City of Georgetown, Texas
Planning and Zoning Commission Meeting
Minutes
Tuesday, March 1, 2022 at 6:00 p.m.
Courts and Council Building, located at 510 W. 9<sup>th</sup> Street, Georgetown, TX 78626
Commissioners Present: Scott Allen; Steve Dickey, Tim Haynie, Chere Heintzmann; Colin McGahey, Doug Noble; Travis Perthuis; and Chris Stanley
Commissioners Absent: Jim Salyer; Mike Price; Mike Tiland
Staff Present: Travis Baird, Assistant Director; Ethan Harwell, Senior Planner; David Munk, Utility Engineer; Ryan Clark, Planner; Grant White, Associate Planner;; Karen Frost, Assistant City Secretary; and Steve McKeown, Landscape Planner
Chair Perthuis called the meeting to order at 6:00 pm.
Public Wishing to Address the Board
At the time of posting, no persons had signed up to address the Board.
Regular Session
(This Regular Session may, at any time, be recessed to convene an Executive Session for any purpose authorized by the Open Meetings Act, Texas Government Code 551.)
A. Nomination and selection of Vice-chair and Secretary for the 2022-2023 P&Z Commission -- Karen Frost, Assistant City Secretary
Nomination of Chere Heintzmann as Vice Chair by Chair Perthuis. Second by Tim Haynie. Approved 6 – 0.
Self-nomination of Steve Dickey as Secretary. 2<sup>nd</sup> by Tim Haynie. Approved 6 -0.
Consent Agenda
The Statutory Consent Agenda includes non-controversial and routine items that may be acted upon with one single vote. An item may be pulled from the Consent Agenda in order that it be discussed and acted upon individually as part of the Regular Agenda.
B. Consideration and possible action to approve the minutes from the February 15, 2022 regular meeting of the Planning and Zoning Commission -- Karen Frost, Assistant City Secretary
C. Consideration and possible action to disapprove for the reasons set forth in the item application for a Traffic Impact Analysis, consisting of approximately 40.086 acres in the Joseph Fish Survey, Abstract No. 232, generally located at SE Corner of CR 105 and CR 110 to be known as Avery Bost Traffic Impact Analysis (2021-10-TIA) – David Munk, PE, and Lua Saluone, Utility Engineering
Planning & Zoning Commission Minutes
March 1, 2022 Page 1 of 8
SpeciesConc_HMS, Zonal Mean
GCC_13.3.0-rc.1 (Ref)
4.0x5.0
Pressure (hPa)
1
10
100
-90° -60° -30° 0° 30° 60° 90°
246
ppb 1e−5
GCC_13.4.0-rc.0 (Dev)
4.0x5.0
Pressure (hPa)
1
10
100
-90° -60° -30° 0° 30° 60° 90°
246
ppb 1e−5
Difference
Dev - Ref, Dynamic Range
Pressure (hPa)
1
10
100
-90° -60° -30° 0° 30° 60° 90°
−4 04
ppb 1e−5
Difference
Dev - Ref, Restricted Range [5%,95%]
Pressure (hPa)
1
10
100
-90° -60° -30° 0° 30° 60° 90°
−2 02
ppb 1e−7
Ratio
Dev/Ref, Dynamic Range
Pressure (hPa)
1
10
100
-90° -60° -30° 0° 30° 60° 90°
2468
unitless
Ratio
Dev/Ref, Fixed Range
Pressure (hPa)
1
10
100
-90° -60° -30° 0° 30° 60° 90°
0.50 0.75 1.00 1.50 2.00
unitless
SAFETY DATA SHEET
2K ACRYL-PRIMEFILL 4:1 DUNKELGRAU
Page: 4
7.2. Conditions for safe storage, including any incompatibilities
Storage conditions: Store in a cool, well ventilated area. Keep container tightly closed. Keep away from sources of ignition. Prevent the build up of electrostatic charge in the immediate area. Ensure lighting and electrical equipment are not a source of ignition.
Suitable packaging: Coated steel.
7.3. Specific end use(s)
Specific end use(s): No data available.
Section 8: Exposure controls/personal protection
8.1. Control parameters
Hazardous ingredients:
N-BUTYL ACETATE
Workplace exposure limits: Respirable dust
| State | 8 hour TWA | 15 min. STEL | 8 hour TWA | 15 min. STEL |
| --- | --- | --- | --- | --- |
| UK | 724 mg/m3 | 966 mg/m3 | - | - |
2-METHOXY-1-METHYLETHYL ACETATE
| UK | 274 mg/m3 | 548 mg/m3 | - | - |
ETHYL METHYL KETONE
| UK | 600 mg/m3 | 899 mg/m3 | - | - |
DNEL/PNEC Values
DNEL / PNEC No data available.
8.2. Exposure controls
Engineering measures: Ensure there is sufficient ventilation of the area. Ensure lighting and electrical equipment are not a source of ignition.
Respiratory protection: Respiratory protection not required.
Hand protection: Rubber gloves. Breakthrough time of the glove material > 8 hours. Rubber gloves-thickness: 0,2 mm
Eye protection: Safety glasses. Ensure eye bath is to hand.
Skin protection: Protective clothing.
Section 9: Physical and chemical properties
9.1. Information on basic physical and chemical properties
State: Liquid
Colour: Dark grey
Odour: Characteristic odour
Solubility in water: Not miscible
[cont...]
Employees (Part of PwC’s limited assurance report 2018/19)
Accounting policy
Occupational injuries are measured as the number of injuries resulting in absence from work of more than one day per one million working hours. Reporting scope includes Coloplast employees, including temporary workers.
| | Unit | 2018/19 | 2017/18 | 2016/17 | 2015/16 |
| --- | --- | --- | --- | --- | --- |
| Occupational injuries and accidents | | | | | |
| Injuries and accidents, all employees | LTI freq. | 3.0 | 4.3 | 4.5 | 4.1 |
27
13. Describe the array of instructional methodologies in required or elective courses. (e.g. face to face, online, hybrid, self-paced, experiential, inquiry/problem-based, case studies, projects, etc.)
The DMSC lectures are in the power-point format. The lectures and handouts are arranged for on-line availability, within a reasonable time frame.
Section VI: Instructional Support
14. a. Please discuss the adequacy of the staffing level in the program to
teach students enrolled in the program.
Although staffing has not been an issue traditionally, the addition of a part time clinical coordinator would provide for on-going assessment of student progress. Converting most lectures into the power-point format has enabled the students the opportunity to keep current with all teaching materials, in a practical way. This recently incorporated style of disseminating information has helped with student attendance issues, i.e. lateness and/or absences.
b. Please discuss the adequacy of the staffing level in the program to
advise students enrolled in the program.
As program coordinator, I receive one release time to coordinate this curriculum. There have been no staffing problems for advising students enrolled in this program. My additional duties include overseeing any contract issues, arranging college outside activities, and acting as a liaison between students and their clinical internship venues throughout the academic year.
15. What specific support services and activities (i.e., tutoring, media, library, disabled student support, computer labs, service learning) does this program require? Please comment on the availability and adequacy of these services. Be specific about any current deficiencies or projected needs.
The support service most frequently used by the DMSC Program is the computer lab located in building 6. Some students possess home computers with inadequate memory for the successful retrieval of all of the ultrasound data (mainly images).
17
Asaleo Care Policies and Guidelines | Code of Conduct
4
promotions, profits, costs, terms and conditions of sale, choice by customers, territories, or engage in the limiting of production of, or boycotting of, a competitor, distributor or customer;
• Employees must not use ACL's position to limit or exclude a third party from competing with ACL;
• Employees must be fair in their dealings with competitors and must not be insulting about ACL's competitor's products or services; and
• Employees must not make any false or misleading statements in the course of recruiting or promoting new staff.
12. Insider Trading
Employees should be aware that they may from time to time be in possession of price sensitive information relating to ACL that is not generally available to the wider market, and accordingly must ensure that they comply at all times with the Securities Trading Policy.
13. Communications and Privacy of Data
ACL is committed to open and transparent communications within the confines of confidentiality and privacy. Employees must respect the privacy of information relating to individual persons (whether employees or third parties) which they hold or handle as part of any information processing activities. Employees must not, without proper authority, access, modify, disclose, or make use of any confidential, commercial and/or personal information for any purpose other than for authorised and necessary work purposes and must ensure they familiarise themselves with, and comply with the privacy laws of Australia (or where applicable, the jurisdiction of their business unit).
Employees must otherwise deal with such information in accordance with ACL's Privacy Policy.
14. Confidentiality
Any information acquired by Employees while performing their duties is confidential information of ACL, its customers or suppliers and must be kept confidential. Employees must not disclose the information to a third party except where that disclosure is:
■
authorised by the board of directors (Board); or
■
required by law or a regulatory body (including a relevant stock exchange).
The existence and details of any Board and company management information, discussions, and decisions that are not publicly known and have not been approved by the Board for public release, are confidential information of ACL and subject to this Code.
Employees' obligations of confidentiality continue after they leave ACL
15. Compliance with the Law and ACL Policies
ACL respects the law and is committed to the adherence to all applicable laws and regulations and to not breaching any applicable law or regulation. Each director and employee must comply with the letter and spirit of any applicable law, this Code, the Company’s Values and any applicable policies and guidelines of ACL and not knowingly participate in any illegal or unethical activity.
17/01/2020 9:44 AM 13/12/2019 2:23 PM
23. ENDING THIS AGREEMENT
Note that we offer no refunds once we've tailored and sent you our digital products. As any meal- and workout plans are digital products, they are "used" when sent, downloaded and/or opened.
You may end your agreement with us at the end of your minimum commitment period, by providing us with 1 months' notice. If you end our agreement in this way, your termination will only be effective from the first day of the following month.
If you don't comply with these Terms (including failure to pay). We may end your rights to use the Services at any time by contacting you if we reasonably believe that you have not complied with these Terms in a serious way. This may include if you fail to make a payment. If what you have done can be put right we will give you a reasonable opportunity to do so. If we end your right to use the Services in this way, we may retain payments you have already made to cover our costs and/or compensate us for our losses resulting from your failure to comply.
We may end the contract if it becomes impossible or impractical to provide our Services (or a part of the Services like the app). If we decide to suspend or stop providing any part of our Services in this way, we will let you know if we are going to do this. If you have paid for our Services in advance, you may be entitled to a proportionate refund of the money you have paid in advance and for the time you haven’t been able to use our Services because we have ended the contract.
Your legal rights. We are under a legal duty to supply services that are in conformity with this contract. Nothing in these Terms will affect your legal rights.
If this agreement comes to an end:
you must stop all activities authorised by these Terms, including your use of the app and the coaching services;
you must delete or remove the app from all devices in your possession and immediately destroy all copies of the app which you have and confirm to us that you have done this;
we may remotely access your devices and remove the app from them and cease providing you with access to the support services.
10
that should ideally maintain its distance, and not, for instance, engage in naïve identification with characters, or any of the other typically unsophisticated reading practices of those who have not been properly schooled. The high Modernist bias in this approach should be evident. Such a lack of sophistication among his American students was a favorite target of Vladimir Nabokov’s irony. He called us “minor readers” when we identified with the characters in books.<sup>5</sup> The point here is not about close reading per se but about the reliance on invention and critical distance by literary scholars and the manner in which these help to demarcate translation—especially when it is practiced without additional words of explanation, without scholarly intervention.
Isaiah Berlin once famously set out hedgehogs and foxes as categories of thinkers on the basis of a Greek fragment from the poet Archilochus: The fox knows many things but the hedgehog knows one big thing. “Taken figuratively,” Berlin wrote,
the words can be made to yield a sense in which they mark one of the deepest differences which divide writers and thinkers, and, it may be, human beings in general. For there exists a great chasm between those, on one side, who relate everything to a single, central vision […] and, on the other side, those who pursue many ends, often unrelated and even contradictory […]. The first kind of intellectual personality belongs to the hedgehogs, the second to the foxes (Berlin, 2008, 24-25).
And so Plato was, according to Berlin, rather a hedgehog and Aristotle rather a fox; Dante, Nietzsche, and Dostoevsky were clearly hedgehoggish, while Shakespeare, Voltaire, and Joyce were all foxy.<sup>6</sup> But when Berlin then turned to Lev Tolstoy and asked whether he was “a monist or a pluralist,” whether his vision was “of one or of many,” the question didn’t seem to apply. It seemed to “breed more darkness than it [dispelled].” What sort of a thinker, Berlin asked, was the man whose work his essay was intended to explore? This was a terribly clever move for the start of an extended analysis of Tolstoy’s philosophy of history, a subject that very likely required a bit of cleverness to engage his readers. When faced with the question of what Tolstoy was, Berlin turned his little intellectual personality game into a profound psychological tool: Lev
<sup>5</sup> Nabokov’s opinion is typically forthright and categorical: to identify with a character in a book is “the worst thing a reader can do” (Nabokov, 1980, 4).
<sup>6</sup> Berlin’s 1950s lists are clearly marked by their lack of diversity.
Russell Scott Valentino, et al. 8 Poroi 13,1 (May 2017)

#### Exercise directions:
Take exactly the lines from the one containing "Your legal rights. We" through the one containing "the words can" in the data above, and output them with nothing added.

#### Result:
Your legal rights. We are under a legal duty to supply services that are in conformity with this contract. Nothing in these Terms will affect your legal rights.
If this agreement comes to an end:
you must stop all activities authorised by these Terms, including your use of the app and the coaching services;
you must delete or remove the app from all devices in your possession and immediately destroy all copies of the app which you have and confirm to us that you have done this;
we may remotely access your devices and remove the app from them and cease providing you with access to the support services.
10
that should ideally maintain its distance, and not, for instance, engage in naïve identification with characters, or any of the other typically unsophisticated reading practices of those who have not been properly schooled. The high Modernist bias in this approach should be evident. Such a lack of sophistication among his American students was a favorite target of Vladimir Nabokov’s irony. He called us “minor readers” when we identified with the characters in books.<sup>5</sup> The point here is not about close reading per se but about the reliance on invention and critical distance by literary scholars and the manner in which these help to demarcate translation—especially when it is practiced without additional words of explanation, without scholarly intervention.
Isaiah Berlin once famously set out hedgehogs and foxes as categories of thinkers on the basis of a Greek fragment from the poet Archilochus: The fox knows many things but the hedgehog knows one big thing. “Taken figuratively,” Berlin wrote,
the words can be made to yield a sense in which they mark one of the deepest differences which divide writers and thinkers, and, it may be, human beings in general. For there exists a great chasm between those, on one side, who relate everything to a single, central vision […] and, on the other side, those who pursue many ends, often unrelated and even contradictory […]. The first kind of intellectual personality belongs to the hedgehogs, the second to the foxes (Berlin, 2008, 24-25).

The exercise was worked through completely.